BORIS JOHNSON’S defeat by the Supreme Court brings MPs back to Parliament from this morning and places the question of this country’s future before us all.

For the labour movement, the pressing question must be how to remove an illegitimate, minority Tory government as quickly as possible.

Every day that goes by under the Conservatives means more suffering. The government declines to prevent the collapse of Thomas Cook, to save thousands of jobs and assist tens of thousands on holiday, on the grounds that state intervention in the economy presents a “moral hazard.”

That myopic neoliberal fallacy sums up the priorities of a failed politics ready to let industries and communities go to the wall in order to preserve the supposed integrity of “the market” rather than place the needs of people first.

Johnson was not even in Britain to hear the Supreme Court’s verdict, having jetted off to the United States to pledge his allegiance to Donald Trump.

There our unelected Prime Minister assured his master that British troops could be ready to join a catastrophic Saudi-inspired war against Iran at the behest of the blood-soaked murderer of journalist Jamal Khashoggi. 

One Houthi missile strike on Saudi oilfields has provoked more outrage in Western capitals than a four-year Saudi war on the Houthis that has killed tens of thousands of Yemenis directly and created the world’s worst humanitarian crisis.

Jeremy Corbyn’s passionate speech to Labour conference highlighted how utterly different a Labour government would be.

And it was vital and welcome that this included a specific rejection of a trigger-happy foreign policy that “spreads conflicts rather than settles them” and of any attempt to attack Iran.

Its pledge to meet Johnson head on with “the biggest people-powered campaign this country has ever seen” must become a reality.

That campaign should have already begun. If the Conservatives maintain their current promise to go ahead with their autumn conference despite Parliament’s recall it should bring tens of thousands onto the streets of Manchester this weekend to demand a different Britain.

But its success also requires a relentless focus by Labour and the whole movement on forcing and winning a general election as soon as possible. 

The court’s verdict is a defeat for Johnson. But he is not without options. His immediate response from New York struck the combative tone we can expect from the government. He made no bones about accusing the court of unjustified interference in the political sphere.

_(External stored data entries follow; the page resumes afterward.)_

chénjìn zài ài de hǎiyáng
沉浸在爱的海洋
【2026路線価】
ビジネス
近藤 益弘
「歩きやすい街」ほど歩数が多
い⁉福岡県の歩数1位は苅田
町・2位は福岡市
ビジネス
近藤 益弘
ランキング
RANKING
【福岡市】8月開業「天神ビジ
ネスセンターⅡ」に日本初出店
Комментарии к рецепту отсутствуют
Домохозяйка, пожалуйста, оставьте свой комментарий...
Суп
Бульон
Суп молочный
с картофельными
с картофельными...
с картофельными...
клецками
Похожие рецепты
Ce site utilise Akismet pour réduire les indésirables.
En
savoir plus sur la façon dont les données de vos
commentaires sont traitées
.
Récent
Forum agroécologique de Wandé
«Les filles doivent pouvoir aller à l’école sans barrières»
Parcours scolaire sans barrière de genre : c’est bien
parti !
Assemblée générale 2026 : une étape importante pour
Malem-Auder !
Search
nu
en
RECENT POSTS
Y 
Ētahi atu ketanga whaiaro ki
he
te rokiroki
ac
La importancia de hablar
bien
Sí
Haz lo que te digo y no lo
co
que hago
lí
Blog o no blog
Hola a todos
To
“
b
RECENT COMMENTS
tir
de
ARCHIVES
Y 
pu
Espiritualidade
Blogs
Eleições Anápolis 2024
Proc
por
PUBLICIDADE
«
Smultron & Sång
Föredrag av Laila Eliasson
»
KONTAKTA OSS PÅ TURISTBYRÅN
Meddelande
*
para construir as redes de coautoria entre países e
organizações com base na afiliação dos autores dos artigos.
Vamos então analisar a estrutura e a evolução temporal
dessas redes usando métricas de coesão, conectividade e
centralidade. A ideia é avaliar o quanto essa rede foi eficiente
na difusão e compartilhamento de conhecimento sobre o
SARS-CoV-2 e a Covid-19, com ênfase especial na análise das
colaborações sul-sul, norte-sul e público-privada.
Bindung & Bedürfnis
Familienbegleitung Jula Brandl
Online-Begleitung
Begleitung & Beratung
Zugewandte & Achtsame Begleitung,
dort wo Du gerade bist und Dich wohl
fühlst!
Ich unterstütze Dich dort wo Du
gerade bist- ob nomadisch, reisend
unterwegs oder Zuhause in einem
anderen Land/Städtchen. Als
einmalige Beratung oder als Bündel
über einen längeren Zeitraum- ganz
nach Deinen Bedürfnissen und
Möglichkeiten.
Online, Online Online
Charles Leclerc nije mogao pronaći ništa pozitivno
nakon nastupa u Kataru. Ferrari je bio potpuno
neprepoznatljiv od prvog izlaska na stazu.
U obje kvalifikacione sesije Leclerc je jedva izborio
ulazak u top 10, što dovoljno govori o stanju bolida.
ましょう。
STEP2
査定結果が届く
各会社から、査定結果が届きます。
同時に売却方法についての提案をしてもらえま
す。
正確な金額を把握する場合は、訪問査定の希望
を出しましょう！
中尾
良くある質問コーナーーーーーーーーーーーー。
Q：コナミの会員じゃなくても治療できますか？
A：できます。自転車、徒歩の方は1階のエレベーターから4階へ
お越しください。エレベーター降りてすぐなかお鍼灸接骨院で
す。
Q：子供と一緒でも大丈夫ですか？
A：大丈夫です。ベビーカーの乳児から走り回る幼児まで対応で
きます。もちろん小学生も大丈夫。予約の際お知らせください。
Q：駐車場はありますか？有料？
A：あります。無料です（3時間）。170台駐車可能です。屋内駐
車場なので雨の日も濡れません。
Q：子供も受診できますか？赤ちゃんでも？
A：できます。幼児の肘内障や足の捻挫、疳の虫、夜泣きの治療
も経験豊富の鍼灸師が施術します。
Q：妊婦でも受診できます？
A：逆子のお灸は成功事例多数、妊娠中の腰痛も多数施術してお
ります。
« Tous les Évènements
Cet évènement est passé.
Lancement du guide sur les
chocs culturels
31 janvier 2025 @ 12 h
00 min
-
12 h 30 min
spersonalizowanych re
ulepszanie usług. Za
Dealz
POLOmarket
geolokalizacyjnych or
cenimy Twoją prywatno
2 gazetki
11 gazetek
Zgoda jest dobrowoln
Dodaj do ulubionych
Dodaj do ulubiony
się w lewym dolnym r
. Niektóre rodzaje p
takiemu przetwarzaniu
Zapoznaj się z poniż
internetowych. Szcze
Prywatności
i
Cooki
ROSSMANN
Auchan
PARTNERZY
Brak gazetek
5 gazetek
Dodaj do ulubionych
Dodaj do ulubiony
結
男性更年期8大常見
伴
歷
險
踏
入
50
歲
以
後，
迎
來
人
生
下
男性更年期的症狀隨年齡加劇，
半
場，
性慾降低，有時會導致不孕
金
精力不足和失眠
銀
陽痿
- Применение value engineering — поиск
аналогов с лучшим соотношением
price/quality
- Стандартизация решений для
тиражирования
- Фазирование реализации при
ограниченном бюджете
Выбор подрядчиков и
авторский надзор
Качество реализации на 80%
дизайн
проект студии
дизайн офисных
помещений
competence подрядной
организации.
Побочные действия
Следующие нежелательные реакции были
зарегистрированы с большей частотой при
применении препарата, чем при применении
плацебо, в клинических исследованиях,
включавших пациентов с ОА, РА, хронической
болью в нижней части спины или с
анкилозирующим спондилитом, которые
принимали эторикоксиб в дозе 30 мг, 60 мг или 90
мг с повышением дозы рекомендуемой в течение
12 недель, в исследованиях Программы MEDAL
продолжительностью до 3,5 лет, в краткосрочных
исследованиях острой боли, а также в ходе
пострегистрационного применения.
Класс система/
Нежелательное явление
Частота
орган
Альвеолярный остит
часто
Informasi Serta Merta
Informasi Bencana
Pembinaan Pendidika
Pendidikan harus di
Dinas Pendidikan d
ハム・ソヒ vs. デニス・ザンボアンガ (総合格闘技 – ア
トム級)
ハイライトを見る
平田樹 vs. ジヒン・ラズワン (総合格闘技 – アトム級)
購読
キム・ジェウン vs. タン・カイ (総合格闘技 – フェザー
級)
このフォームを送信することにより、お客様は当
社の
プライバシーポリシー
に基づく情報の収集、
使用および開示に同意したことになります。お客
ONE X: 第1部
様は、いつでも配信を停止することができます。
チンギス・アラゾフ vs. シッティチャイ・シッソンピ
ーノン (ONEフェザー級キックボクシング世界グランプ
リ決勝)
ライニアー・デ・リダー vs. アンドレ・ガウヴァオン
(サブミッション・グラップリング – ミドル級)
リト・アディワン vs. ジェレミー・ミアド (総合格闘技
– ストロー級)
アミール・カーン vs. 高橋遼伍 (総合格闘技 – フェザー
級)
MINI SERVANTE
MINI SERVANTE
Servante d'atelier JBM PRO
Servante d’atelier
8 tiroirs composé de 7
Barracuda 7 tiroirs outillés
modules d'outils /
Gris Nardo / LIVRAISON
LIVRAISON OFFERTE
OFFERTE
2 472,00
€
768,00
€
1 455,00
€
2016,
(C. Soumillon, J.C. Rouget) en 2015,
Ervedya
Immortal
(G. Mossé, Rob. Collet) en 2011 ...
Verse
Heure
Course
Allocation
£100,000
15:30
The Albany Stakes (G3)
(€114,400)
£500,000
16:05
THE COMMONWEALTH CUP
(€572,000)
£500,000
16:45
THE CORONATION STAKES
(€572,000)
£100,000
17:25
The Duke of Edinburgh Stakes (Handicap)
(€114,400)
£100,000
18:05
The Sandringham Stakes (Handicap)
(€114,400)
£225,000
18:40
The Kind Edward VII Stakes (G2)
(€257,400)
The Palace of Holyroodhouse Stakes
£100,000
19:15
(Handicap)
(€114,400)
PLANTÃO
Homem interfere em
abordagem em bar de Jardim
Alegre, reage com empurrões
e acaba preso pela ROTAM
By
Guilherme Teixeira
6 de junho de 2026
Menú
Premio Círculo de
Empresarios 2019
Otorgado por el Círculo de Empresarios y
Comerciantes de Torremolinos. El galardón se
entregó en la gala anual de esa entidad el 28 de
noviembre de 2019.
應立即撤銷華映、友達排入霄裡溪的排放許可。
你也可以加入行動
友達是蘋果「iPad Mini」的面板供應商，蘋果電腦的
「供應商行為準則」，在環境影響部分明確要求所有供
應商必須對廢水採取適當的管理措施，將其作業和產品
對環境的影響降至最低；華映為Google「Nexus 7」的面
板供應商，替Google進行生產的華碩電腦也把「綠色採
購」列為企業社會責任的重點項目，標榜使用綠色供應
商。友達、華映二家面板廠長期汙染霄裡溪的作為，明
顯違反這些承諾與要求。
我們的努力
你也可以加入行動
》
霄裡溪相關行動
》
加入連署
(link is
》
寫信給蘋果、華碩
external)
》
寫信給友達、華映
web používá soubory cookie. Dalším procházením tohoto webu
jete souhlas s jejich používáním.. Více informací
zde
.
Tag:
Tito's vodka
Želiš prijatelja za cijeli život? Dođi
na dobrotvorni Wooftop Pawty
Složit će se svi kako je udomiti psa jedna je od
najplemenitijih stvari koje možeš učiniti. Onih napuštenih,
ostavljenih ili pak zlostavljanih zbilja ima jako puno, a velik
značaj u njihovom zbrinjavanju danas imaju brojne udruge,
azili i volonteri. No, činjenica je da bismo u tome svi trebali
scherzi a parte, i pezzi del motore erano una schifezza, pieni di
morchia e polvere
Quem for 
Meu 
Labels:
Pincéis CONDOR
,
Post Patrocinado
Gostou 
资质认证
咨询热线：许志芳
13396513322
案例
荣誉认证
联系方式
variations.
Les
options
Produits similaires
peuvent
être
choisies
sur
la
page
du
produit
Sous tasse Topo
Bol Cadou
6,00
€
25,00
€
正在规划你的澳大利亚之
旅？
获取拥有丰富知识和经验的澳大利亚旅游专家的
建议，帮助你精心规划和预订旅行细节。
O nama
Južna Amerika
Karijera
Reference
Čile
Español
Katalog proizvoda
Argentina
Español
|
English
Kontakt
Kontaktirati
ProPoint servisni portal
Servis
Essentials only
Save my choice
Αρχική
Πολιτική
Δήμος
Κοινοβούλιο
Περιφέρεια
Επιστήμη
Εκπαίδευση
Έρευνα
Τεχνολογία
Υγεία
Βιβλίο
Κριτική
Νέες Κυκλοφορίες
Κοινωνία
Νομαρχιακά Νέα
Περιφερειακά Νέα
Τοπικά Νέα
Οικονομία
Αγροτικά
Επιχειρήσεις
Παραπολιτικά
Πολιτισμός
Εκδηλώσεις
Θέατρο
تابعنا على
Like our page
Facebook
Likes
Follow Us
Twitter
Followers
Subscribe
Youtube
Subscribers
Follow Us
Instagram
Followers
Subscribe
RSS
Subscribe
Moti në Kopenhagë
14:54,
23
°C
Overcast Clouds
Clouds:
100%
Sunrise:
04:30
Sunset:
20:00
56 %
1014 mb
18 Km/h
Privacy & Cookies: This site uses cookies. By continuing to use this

Johnson’s narrative has been clear for months: he and only he will deliver the departure from the EU that the people voted for in what — as Corbyn was right to remind Labour conference today — remains the biggest democratic vote in our history. 

We know that a Johnson government, which thinks saving jobs is a “moral hazard” but diverting hundreds of thousands in public money to one of the PM’s friends is routine behaviour, will not deliver the change people voted for in 2016 whether or not it formally leaves the EU.

But in pointing to what can plausibly be seen as a campaign of sabotage by MPs and the courts aimed at stopping Brexit, Johnson has an argument that will cut ice with large numbers of Leave voters. 

Labour avoided the trap of becoming an explicitly Remain party this week, but the commitment to a second referendum could well be a millstone round the neck of Labour candidates in many areas.

Further retreat on this issue must be rejected. All talk of national governments and bids by the likes of Anna Soubry to push for a second referendum ahead of an election should be given short shrift.

Now is the time for a no-confidence vote in the Tories and an election whose goal must be a majority Labour government ready to implement the inspirational policies talked about in Brighton this week.